Now I don’t want my friends reading this to worry that I’m running and telling my husband everything! I tell Bryan very little. He would not be interested in 99% of the things we discuss, and I do not repeat your stories because then that would require him to keep the secret, too. For example, I never told him when our friends were pregnant until they were practically six months along. I couldn’t keep track of whose pregnancy was public and definitely wouldn’t expect him to remember those details, too. I’m sure plenty of people also do not tell their partners and family members information about friends, but you cannot count on it and it may not even be fair to ask.
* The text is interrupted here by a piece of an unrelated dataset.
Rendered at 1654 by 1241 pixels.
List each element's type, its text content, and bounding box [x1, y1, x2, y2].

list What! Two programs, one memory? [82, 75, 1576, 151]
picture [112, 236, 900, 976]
That’s all I’m saying!
Where I feel conflicted (maybe irritated is the better word) about your letter is this: I don’t understand why Brenda, as the adult, let you think it was alright to give her private information you wouldn’t want Emma to know. It’s not that I object to intergenerational friendships and connections. Quite the contrary. I think those types of friendships can add a lot to our lives. But the boundaries of you being Emma’s close friend are just off.
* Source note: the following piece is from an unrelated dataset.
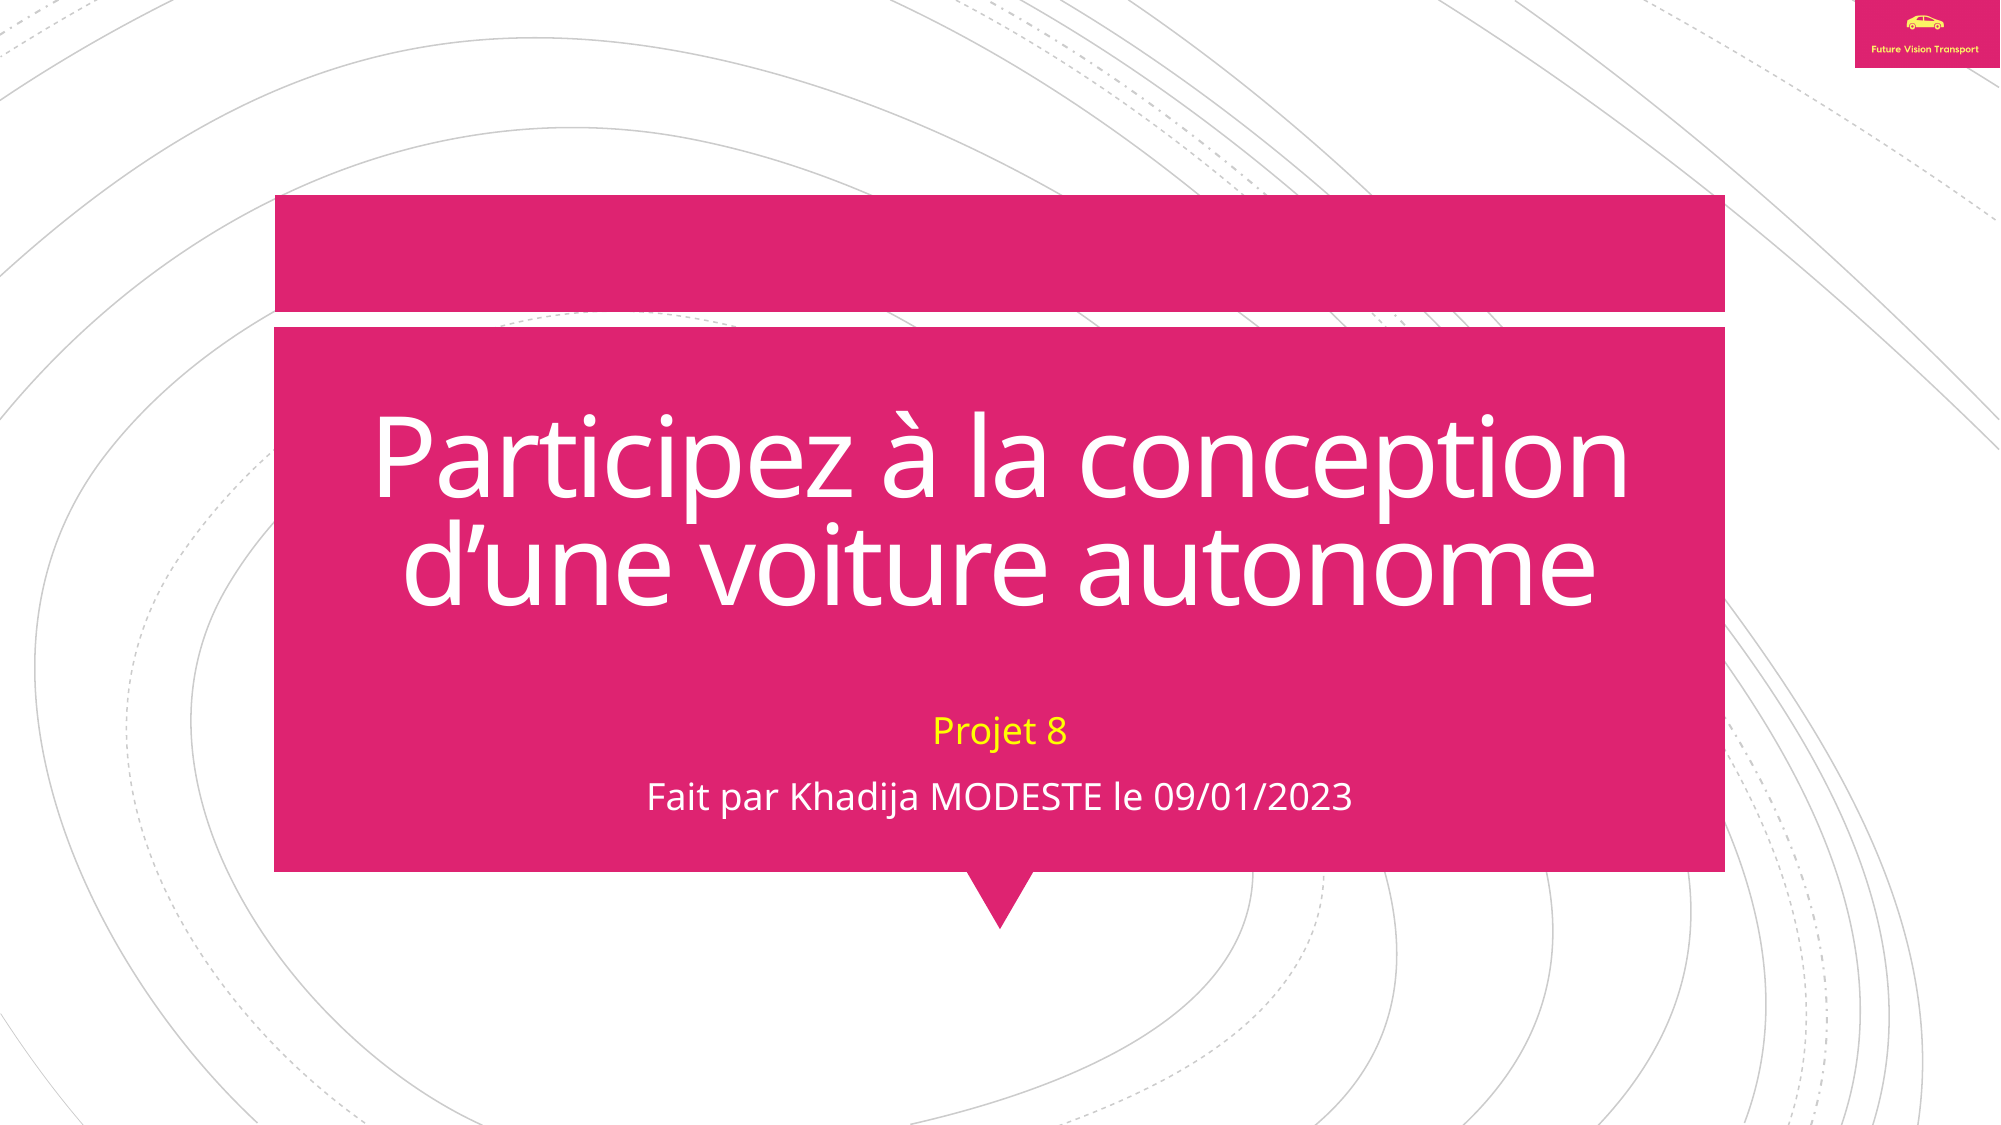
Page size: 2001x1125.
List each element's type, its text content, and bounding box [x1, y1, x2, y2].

title Participez à la conception d’une voiture autonome [288, 340, 1713, 628]
picture [1855, 0, 2000, 68]
subtitle Projet 8 Fait par Khadija MODESTE le 09/01/2023 [288, 640, 1712, 858]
The moment you said to Brenda, “I don’t want Emma to know,” Brenda should have stopped you and said, “You shouldn’t tell me then.” Furthermore, when you later asked Brenda whether she told Emma about the score, Brenda missed a good opportunity to apologize but also explain that she will not be keeping information from her daughter and that’s it not an appropriate request. This would have given you the correct idea that Brenda isn’t the right person to confide in about certain topics. Instead she doubled down and explicitly said you could trust her. Frankly, I find that strange.
As far as I’m concerned, you can ask Brenda for advice and talk to her about your life, but only if it’s information you’d also want Emma to hear.
I would not confront Brenda about it at this point. Perhaps there were people better suited to the news of your SAT score other than the mother of the one person you didn’t want to have the information? Again, none of this is to say you can’t be friends with someone twice your age so I wouldn’t be distant with her. It’s understandable why you felt hurt at first, but now that you’ve had this experience I’m asking you to have reasonable expectations of where Brenda’s loyalty will always remain.
If there’s any pause I have about this friendship with Brenda, it’s that she encouraged you to keep telling her stuff.
I’m glad you wrote to me with this question! It offers a good discussion about boundaries in general. I wish you the best of luck navigating the friendship in the future—with Brenda and Emma.